Politically speaking, he suggested, "the fact that he flouted" the dictates of public health — "that's the point."
Several historians noted how the Trump years had shifted the politics around various institutions, pushing people in sometimes surprising directions.
Beverly Gage, a historian at Yale whose chapter was tentatively subtitled "How Trump Tried to Undermine the FBI and Deconstruct the Administrative State," noted the unexpected transformation of people like James Comey into liberal heroes.
She cited a common refrain: "Wow, I spent my whole life hating the FBI, and here we are, hoping it can save the republic?"
The progressive left may have become more engaged with the Democratic Party, through figures like US Representative Alexandria Ocasio-Cortez. But some on the left went the opposite way.
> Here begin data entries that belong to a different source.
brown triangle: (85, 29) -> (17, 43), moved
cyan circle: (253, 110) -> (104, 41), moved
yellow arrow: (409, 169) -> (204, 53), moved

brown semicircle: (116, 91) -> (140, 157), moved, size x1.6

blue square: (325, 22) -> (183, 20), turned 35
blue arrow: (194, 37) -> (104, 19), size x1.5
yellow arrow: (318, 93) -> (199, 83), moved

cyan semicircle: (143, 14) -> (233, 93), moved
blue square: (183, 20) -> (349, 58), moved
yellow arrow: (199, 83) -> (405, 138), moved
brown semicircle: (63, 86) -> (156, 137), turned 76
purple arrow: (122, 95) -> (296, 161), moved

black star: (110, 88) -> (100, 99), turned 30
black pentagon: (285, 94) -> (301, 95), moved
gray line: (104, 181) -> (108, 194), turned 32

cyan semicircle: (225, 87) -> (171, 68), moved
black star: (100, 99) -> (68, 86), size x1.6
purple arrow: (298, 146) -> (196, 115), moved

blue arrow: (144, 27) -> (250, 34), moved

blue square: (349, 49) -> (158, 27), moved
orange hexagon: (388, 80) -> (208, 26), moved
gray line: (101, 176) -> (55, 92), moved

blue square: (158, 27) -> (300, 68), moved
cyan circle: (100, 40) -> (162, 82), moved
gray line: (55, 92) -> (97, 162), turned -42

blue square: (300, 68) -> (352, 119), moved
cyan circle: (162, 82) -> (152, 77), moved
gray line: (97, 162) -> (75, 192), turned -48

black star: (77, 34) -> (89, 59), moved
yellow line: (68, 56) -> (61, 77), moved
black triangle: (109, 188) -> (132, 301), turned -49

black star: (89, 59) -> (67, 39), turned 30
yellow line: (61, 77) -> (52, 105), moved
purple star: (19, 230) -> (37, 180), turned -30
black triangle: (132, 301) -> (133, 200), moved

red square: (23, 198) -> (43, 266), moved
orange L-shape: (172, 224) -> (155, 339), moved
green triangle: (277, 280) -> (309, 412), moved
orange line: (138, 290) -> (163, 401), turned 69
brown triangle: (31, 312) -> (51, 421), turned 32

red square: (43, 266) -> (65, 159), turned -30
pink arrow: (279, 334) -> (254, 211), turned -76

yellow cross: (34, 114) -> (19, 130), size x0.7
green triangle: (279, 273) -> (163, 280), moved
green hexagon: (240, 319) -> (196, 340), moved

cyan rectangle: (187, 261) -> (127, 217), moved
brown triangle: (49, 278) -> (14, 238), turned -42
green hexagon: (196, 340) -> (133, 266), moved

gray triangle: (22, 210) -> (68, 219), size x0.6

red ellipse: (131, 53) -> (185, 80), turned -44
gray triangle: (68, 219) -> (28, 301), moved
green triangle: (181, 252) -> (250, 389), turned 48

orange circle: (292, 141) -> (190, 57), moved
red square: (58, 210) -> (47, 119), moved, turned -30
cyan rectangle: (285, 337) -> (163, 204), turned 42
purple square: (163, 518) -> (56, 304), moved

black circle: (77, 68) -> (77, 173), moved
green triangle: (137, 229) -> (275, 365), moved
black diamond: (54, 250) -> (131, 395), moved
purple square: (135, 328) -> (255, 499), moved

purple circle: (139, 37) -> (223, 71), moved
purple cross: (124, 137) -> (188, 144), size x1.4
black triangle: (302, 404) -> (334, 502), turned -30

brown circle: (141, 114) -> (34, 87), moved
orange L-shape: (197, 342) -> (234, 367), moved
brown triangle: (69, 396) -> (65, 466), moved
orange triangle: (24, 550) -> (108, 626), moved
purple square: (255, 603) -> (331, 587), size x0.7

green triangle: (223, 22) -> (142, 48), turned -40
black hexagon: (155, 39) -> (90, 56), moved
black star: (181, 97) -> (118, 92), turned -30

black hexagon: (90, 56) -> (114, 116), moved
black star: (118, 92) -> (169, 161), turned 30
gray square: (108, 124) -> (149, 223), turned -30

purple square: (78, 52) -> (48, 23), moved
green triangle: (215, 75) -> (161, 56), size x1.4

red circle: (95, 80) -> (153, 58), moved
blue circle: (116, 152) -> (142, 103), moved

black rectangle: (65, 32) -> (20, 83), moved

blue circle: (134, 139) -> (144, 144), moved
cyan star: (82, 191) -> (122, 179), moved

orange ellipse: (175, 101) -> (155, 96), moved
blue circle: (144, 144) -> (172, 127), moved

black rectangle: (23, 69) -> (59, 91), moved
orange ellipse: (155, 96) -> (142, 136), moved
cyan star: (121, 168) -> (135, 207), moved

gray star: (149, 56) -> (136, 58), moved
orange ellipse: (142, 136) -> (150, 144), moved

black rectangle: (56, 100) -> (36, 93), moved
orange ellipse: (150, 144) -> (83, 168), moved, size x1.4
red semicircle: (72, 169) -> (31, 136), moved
Keeanga-Yamahtta Taylor, a historian at Princeton who contributed a chapter on Black Lives Matter, noted that the "first iteration" of the movement had participated in a government commission and made use of President Barack Obama's "open door" policy with activists.
"They did all the things conventional politics would tell them to do," Taylor said. But in the Trump years, "many then decided they were going to do what they wanted, and operate in a bipartisan way that couldn't be reined in."
In the end, the two days of discussion, not surprisingly, raised more questions than it definitively answered, including an unspoken one: Would the group be meeting to consider the Biden administration in the past tense in four years, or in eight?
Mae Ngai, a professor at Columbia University who wrote a chapter on immigration, said the very real polarisation of the country was also "exaggerated" by the hold the Republican Party had over the Congress, thanks to the structure of the Senate and other aspects of the electoral system.
"They don't represent half the people," she said. "There is going to be a lot of struggle in the years ahead for a more democratic view of America. I don't think that chapter has been written yet."
Kazin expressed gratitude for one certainty. "The thing about being historians is that we don't have to predict the future," he said. "We only have to predict the past."